Without any of the pictures, set down the data below exactly.

- MATERIAL PROVIDED
-- -- --
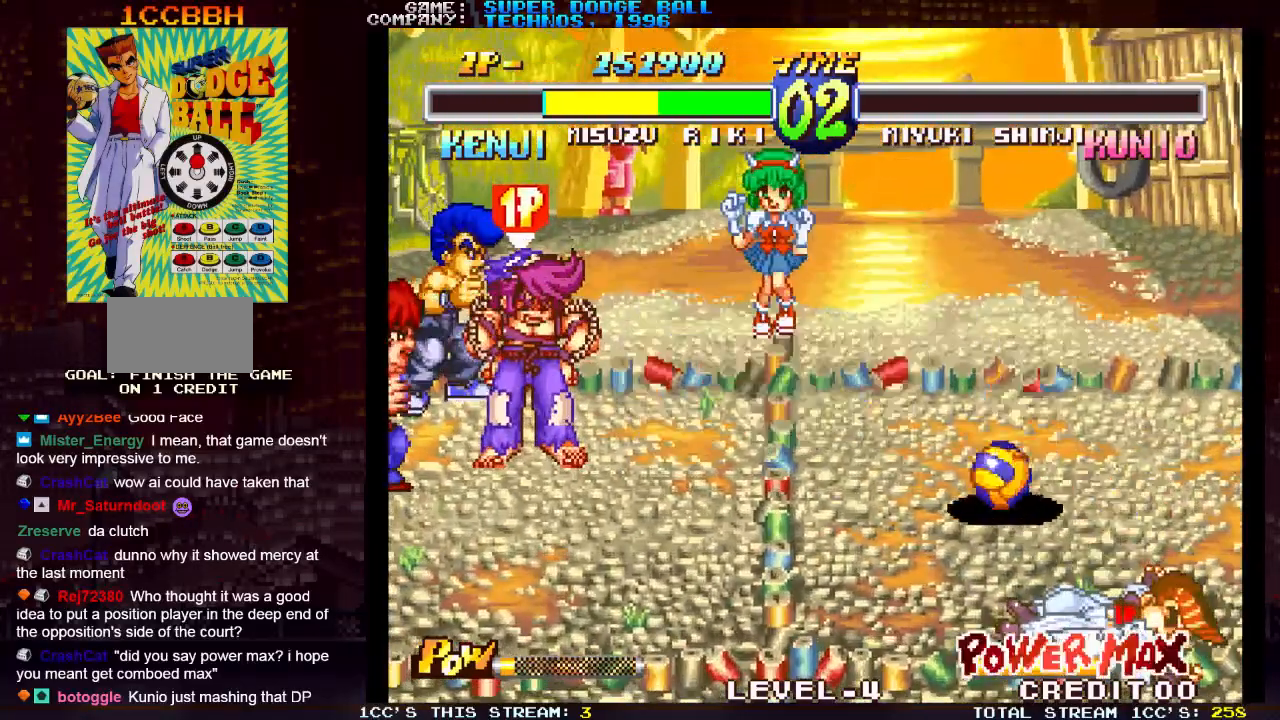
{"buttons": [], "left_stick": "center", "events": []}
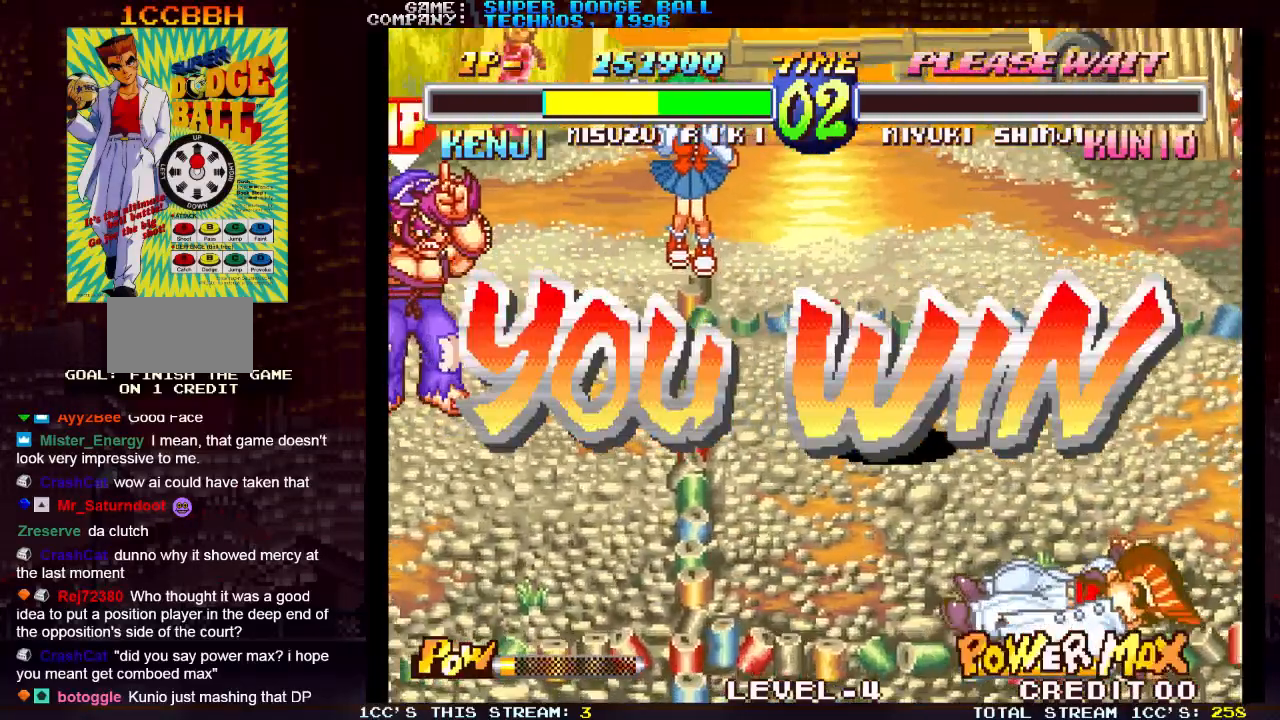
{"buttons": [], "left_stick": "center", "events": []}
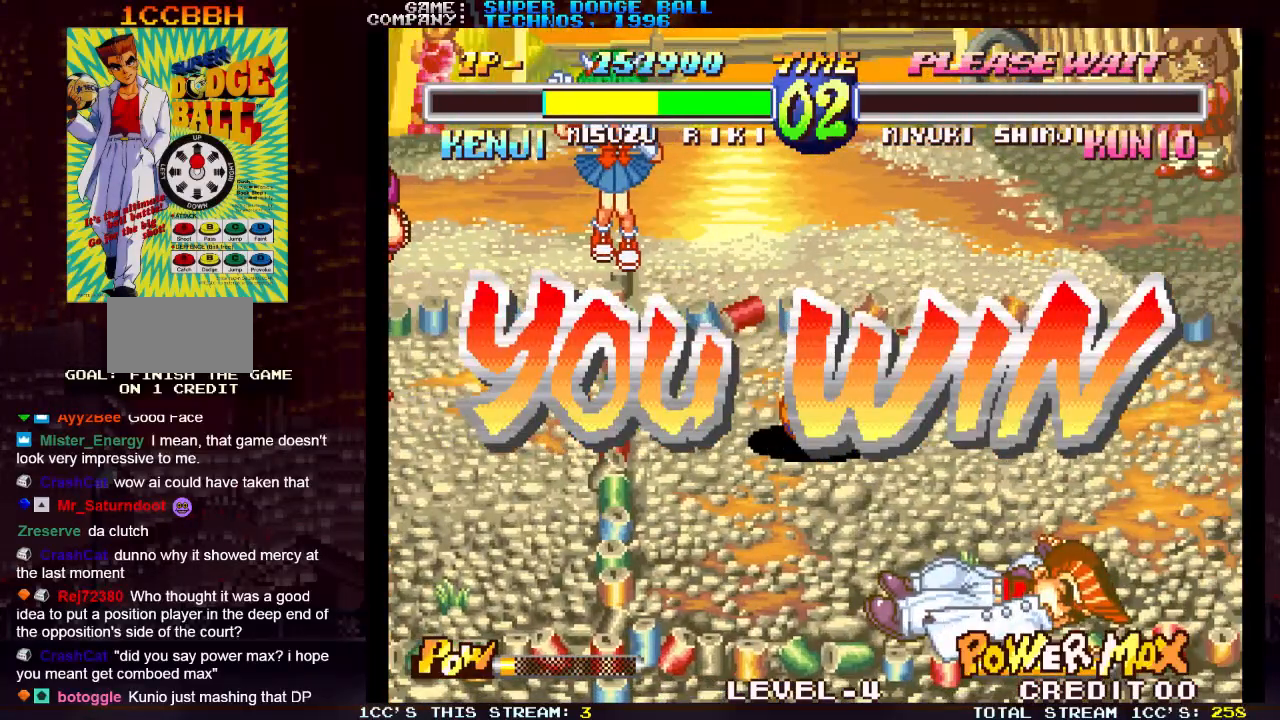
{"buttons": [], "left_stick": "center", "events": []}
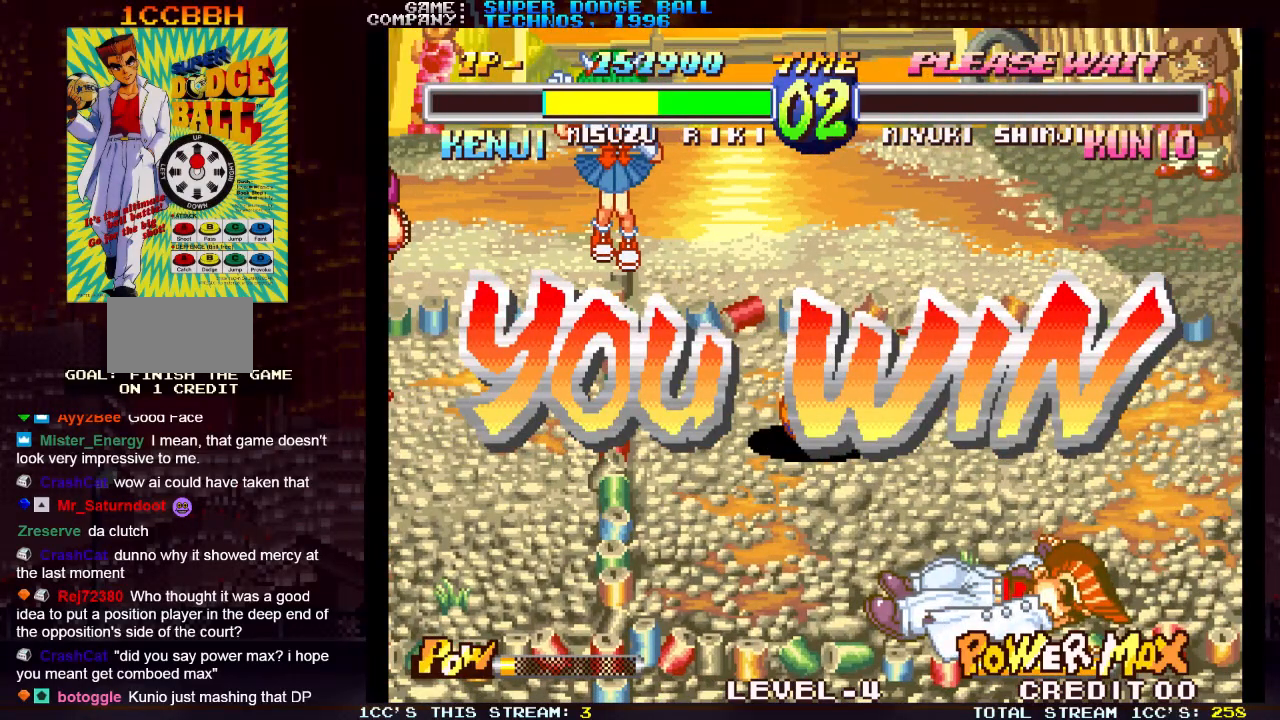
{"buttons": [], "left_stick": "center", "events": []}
-- -- --
- ANSWER TO THE EXERCISE
{"buttons": [], "left_stick": "center", "events": []}
{"buttons": [], "left_stick": "center", "events": []}
{"buttons": [], "left_stick": "center", "events": []}
{"buttons": [], "left_stick": "center", "events": []}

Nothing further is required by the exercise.